As the leading cause of bacterial gastroenteritis, Campylobacter represents a significant public health burden; however, our knowledge of its epidemiology in low- and middle-income countries remains limited. Recent studies have demonstrated the power of whole-genome sequencing (WGS) for public health microbiology. The primary aim of this thesis was to exploit WGS to improve our understanding of the epidemiology of Campylobacter from the Republic of South Africa, a middle-income country. In the first half of this thesis, in silico approaches were developed to evaluate diagnostic assays and methods of species identification. Large-scale analyses of publicly available WGS data identified a robust real-time PCR assay for the detection of Campylobacter jejuni and Campylobacter coli, the primary causes of human campylobacteriosis. Evaluation of in silico speciation methods demonstrated that the atpA gene and ribosomal multilocus sequence typing can be used to identify Campylobacter from WGS data. The second half of this thesis extended concepts developed in the first half to investigate the epidemiology of Campylobacter from animals and humans from South Africa. Isolates from a study of Campylobacter from free-range broiler carcasses belonged to the agriculture-associated ST-828 lineage, but were atypically homogenous and differed at only 46/1,513 (3%) loci, providing novel insights into clonal infections in chickens.
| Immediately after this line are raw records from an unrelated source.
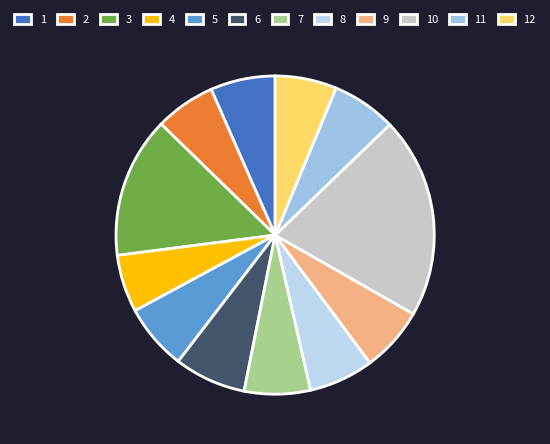

Which category has the biggest portion of the pie?

10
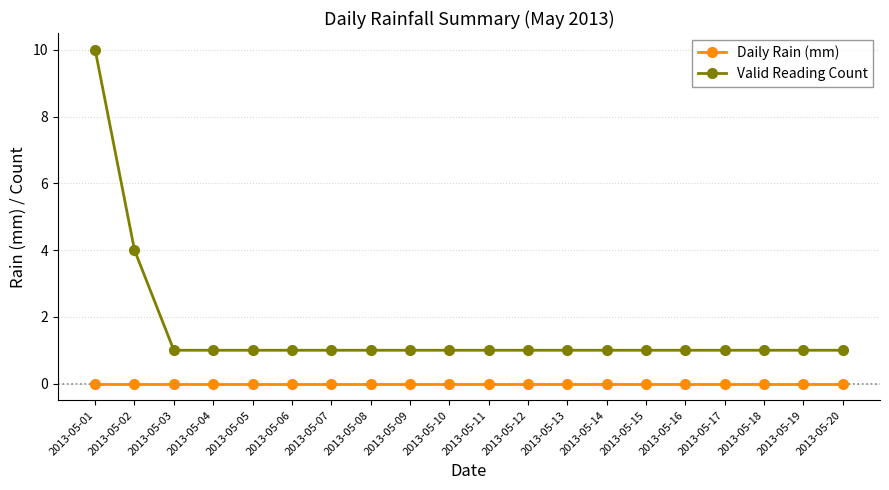

Read the Valid Reading Count value at 2013-05-08.

1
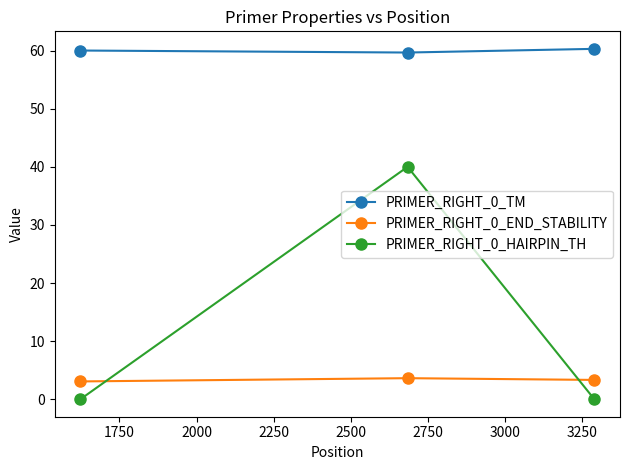

What is the sum of all PRIMER_RIGHT_0_HAIRPIN_TH values?

40.0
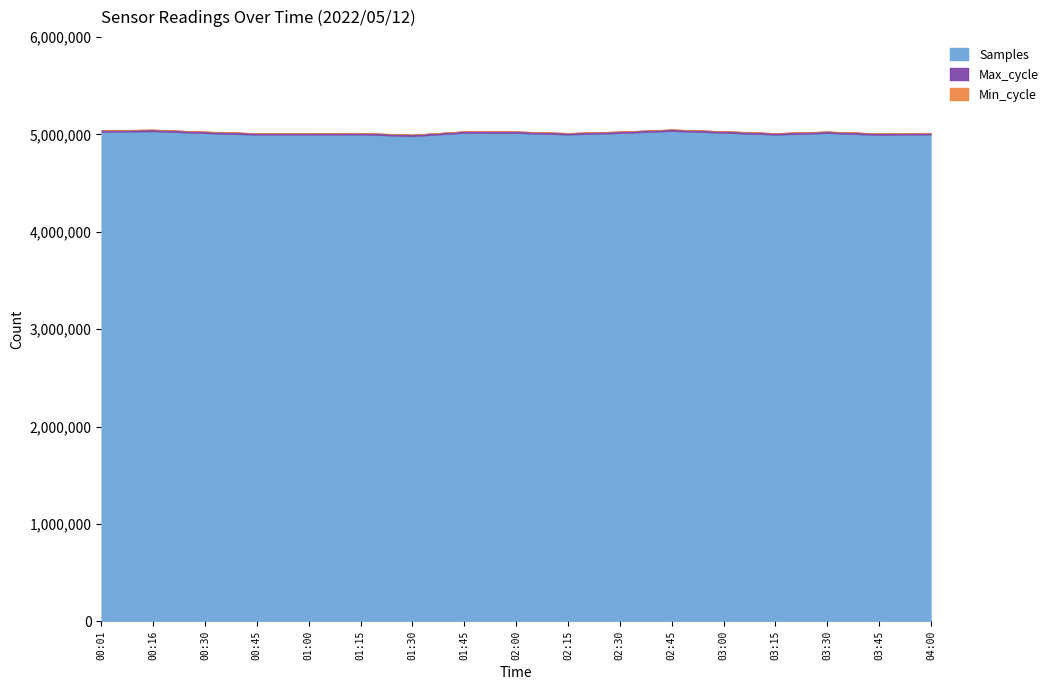

Which series has the largest range (max minus min)?

Samples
Analyses of human disease isolates collected in Cape Town in 1991, 2011, and 2012 confirmed that the local epidemiology of Campylobacter is distinct from that of high-income countries: in addition to major agriculture-associated C. jejuni and C. coli lineages, a putative novel C. jejuni subsp. jejuni/C. jejuni subsp. doylei hybrid clade and genetically diverse C. jejuni subsp. doylei and C. upsaliensis isolates were identified. This work delivers further evidence of the utility of WGS for clinical microbiology, presents approaches that address general problems in Campylobacter diagnostics and public health microbiology, and provides insights into the epidemiology of this important group of pathogens in South Africa.